Aschbacher drängt auf stärkere Beteiligung Österreichs
Angesichts der vielen Möglichkeiten und der Tatsache, dass jeder in ein Weltraumprojekt investierte Euro drei bis fünf Euro zurück in die Wirtschaft bringe, könne es sich Österreich fast nicht leisten, sich nicht stärker zu beteiligen, meinte Aschbacher.
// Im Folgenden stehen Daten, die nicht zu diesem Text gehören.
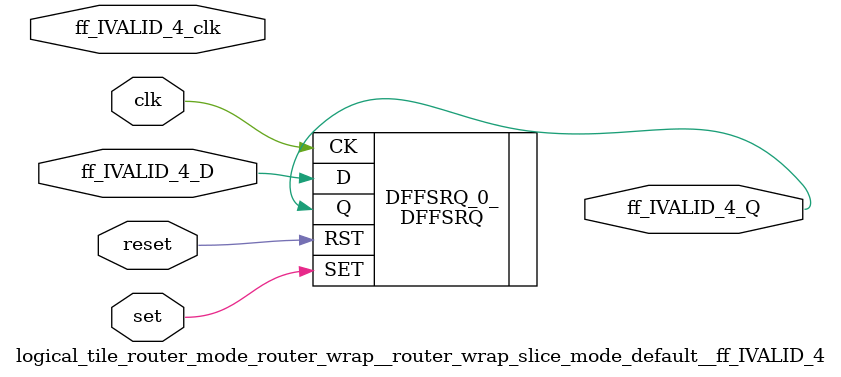
<source format=v>
`default_nettype none

module logical_tile_router_mode_router_wrap__router_wrap_slice_mode_default__ff_IVALID_4(set,
                                                                                         reset,
                                                                                         clk,
                                                                                         ff_IVALID_4_D,
                                                                                         ff_IVALID_4_Q,
                                                                                         ff_IVALID_4_clk);
//----- GLOBAL PORTS -----
input [0:0] set;
//----- GLOBAL PORTS -----
input [0:0] reset;
//----- GLOBAL PORTS -----
input [0:0] clk;
//----- INPUT PORTS -----
input [0:0] ff_IVALID_4_D;
//----- OUTPUT PORTS -----
output [0:0] ff_IVALID_4_Q;
//----- CLOCK PORTS -----
input [0:0] ff_IVALID_4_clk;

//----- BEGIN wire-connection ports -----
wire [0:0] ff_IVALID_4_D;
wire [0:0] ff_IVALID_4_Q;
wire [0:0] ff_IVALID_4_clk;
//----- END wire-connection ports -----


//----- BEGIN Registered ports -----
//----- END Registered ports -----



// ----- BEGIN Local short connections -----
// ----- END Local short connections -----
// ----- BEGIN Local output short connections -----
// ----- END Local output short connections -----

	DFFSRQ DFFSRQ_0_ (
		.SET(set),
		.RST(reset),
		.CK(clk),
		.D(ff_IVALID_4_D),
		.Q(ff_IVALID_4_Q));

endmodule
// ----- END Verilog module for logical_tile_router_mode_router_wrap__router_wrap_slice_mode_default__ff_IVALID_4 -----

//----- Default net type -----
`default_nettype wire




</source>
Für ihn wären ein Anteil Österreichs zum ESA-Budget von 2,1 Prozent "ein Idealwert", der nicht über Nacht zu erreichen sei, "aber was ich im Interesse Österreichs sehen will, ist ein guter Sprung in diese Richtung".
Aschbacher braucht aber nicht nur von Österreich höhere Beiträge - geht er doch, wie er sagte, mit einem Budgetvorschlag in die Ministerkonferenz, der um rund 50 Prozent höher als der letzte sei. "Ich werde dort ein sehr ambitiöses Programm auflegen, weil ich glaube, dass trotz aller Schwierigkeiten und Probleme, die wir alltäglich haben, der Weltraum essenziell für die Gesellschaft in Europa ist", sagte der ESA-Chef. Er unterstrich auch die Notwendigkeit der Autonomie des europäischen Weltraumsektors: "Wir müssen uns unabhängiger machen."
Zudem verwies er auf die sich rasant entfaltende Kommerzialisierung im Weltraumbereich. Das zeige das Beispiel Internationale Raumstation, die Ende dieser Dekade nicht mehr existieren und durch private Raumstationen bzw. Raumstationselemente ersetzt werde. "Private Firma werden anbieten, dass sich Europa dort ein Zimmer mieten kann, oder Europa muss sich eine eigene Kapazität aufbauen - diese Frage diskutieren wir und dieser Frage muss sich Europa stellen. Denn der Weltraum und auch der Mond werden der nächste Wirtschaftsraum werden, da muss man in größeren Dimensionen denken", sagte Aschbacher.